FOCUS : Pour une politique culturelle libre et responsable (Première partie)

Par Geoffrey Marclay, Conseiller municipal
 

Cet article est le premier volet d’un diptyque consacré à la politique culturelle à Genève. Il s’attache à en poser les fondements philosophiques et les principes directeurs : la liberté de création, la responsabilité publique et l’exigence artistique. Le second volet, à paraître prochainement, abordera la mise en œuvre concrète de ces principes - la gouvernance, les outils et les équilibres nécessaires pour construire un écosystème culturel durable.

À Genève, la culture est partout : dans nos musées et nos théâtres, mais aussi dans nos bibliothèques communales, nos sociétés de musique, nos associations locales. Elle irrigue la vie quotidienne, nourrit la cohésion sociale et contribue au rayonnement international de notre canton.

Pourtant, trop souvent, la politique culturelle se limite à additionner des subventions sans vision d’ensemble. Or, la culture mérite mieux qu’une gestion comptable. Elle exige une stratégie claire : garantir la liberté de création, assurer la transparence dans l’utilisation des fonds publics, encourager l’innovation et renforcer la diversité des acteurs.

Parce qu’elle est à la fois un levier démocratique, un facteur de prospérité et un bien commun, la culture doit être pensée comme une responsabilité politique majeure. Elle n’est pas une faveur accordée, mais une condition de la liberté et du vivre-ensemble.

La culture, indépendante de toute récupération

La culture ne doit pas être instrumentalisée. Elle ne peut pas devenir l’outil d’un parti, d’une idéologie ou d’un agenda politique. Chaque fois que l’art est réduit à une fonction de propagande, il perd son sens profond : celui d’émanciper, d’ouvrir des horizons, de questionner la société.

Préserver l’indépendance de la culture, c’est garantir que la création reste libre et plurielle. C’est permettre à des approches différentes, parfois contradictoires, de coexister dans un même espace. Cette diversité est une richesse : elle nourrit le débat public, stimule l’esprit critique et renforce le pluralisme démocratique.

Une politique culturelle responsable doit donc veiller à maintenir cette indépendance. L’État doit soutenir, accompagner, créer des conditions favorables, mais il ne peut ni imposer des contenus, ni favoriser certains courants au détriment d’autres. C’est dans cet équilibre entre liberté et soutien que la culture peut jouer pleinement son rôle de bien commun, accessible à toutes et à tous.

Un investissement social et économique

La culture n’est pas une dépense superflue : elle est un investissement dans la démocratie, la cohésion et la prospérité. Elle rapproche les générations, favorise l’intégration, nourrit l’esprit critique et crée des liens sociaux. Mais elle est aussi un secteur économique à part entière. L’étude « Les empreintes créatives. Une étude de l’impact des industries culturelles et créatives à Genève » publiée en 2023 montre que ces activités représentent près de 8 % de l’économie cantonale et emploient plusieurs dizaines de milliers de personnes, ce qui en fait un acteur majeur du tissu genevois.
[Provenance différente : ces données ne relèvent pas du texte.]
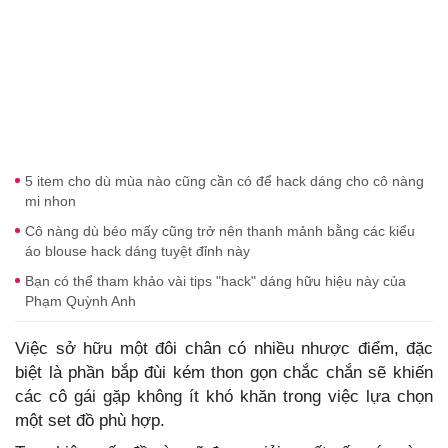
5 item cho dù mùa nào cũng cần có để hack dáng cho cô nàng
mi nhon
Cô nàng dù béo mấy cũng trở nên thanh mảnh bằng các kiểu
áo blouse hack dáng tuyệt đỉnh này
Bạn có thể tham khảo vài tips "hack" dáng hữu hiệu này của
Phạm Quỳnh Anh
Việc sở hữu một đôi chân có nhiều nhược điểm, đặc
biệt là phần bắp đùi kém thon gọn chắc chắn sẽ khiến
các cô gái gặp không ít khó khăn trong việc lựa chọn
một set đồ phù hợp.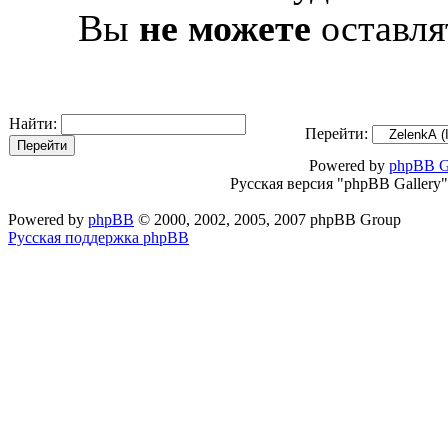
Вы
не можете
оставля
Найти:
Перейти:
Powered by
phpBB G
Русская версия "phpBB Gallery
Powered by
phpBB
© 2000, 2002, 2005, 2007 phpBB Group
Русская поддержка phpBB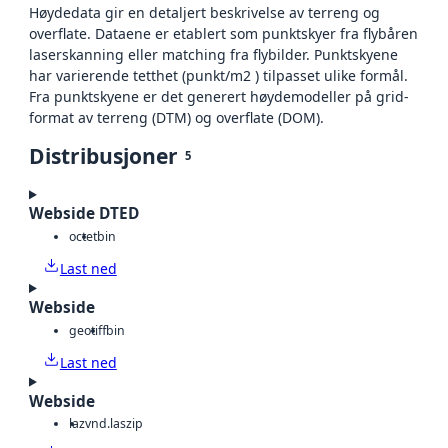
Høydedata gir en detaljert beskrivelse av terreng og
overflate. Dataene er etablert som punktskyer fra flybåren
laserskanning eller matching fra flybilder. Punktskyene
har varierende tetthet (punkt/m2 ) tilpasset ulike formål.
Fra punktskyene er det generert høydemodeller på grid-
format av terreng (DTM) og overflate (DOM).
Distribusjoner
5
Webside DTED
octet
bin
Last ned
Webside
geotiff
bin
Last ned
Webside
laz
vnd.laszip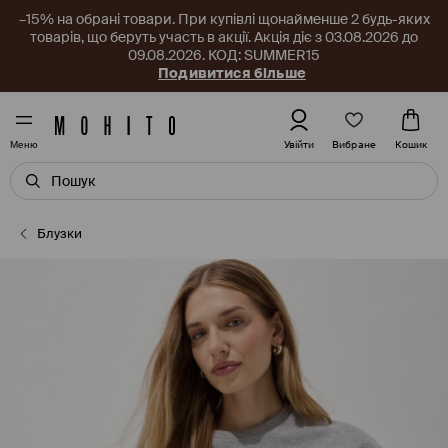
–15% на обрані товари. При купівлі щонайменше 2 будь-яких
товарів, що беруть участь в акції. Акція діє з 03.08.2026 до
09.08.2026. КОД: SUMMER15
Подивитися більше
Вибране
Увійти
Кошик
Меню
Блузки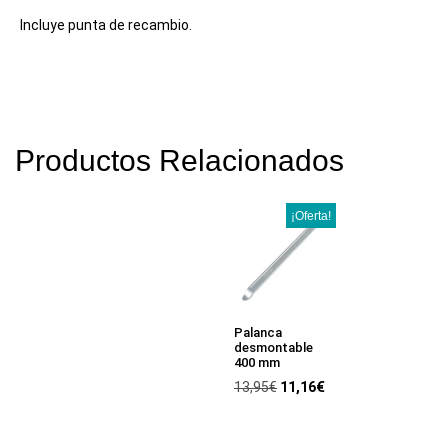
Incluye punta de recambio.
Productos Relacionados
¡Oferta!
Palanca
desmontable
400 mm
13,95
€
11,16
€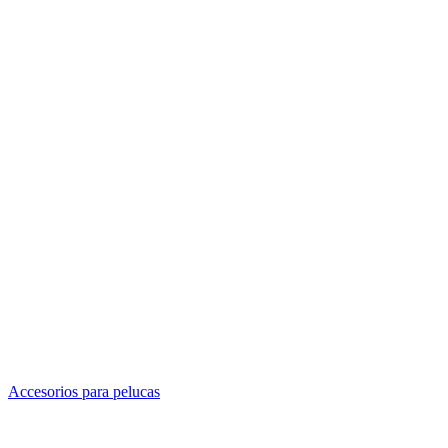
Accesorios para pelucas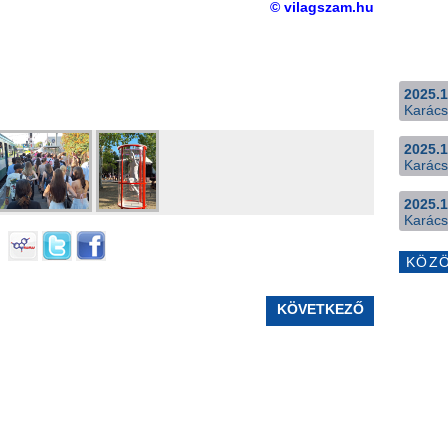
© vilagszam.hu
2025.1
Karács
2025.1
Karács
2025.1
Karács
KÖZ
KÖVETKEZŐ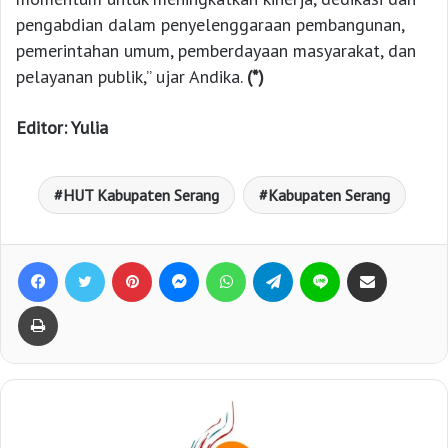
pengabdian dalam penyelenggaraan pembangunan,
pemerintahan umum, pemberdayaan masyarakat, dan
pelayanan publik,” ujar Andika.
(*)
Editor: Yulia
HUT Kabupaten Serang
Kabupaten Serang
Facebook
Twitter
Pinterest
Messenger
WhatsApp
Telegram
Line
Bagikan lewat e-Mail
Print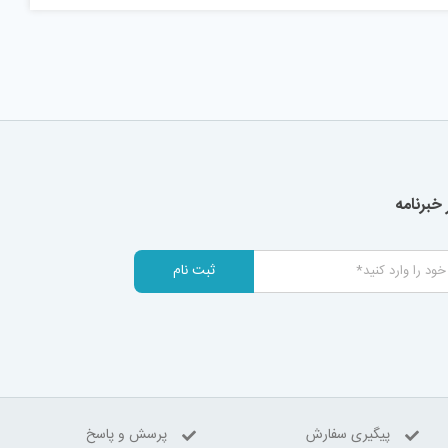
خبرنامه
ثبت نام
پیگیری سفارش
پرسش و پاسخ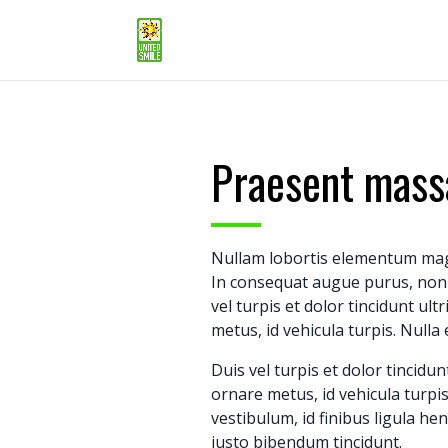
Praesent mass
Nullam lobortis elementum magna
In consequat augue purus, non 
vel turpis et dolor tincidunt ult
metus, id vehicula turpis. Nulla e
Duis vel turpis et dolor tincidun
ornare metus, id vehicula turpi
vestibulum, id finibus ligula he
justo bibendum tincidunt.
Au-delà des chiffres, l’effet d’entraînement est considérable : un musée ou un festival ne génère pas seulement des billets d’entrée, il attire aussi des visiteurs qui fréquentent restaurants, hôtels et commerces. La culture agit ainsi comme un multiplicateur économique, tout en renforçant l’image et l’attractivité internationale de Genève.

On ne le répétera jamais assez : une politique culturelle responsable n’est pas une charge, mais un moteur de vitalité civique, d’innovation et de dynamisme économique. Elle constitue un levier stratégique pour faire rayonner Genève et garantir notre place dans un monde en constante mutation.

Accessibilité et exigence

La culture doit être ouverte à toutes et à tous, sans barrière sociale ou géographique. Mais ouverture ne signifie pas complaisance. Elle doit aussi rester exigeante : capable d’élever, d’interroger, parfois même de déranger. Le rôle d’une politique culturelle responsable n’est pas de transformer la culture en produit de consommation courante, mais de permettre à chacun d’accéder à ce qu’elle a de plus riche et de plus formateur.

C’est cette tension féconde, entre ouverture et exigence, qui permet à la culture d’être véritablement émancipatrice.

Une politique culturelle libre et exigeante n’a de sens que si elle repose sur une gestion publique claire, une coordination efficace et un écosystème ouvert à tous les acteurs. C’est ce que nous explorerons dans le second volet de ce diptyque : comment rendre la culture genevoise durable, lisible et vivante.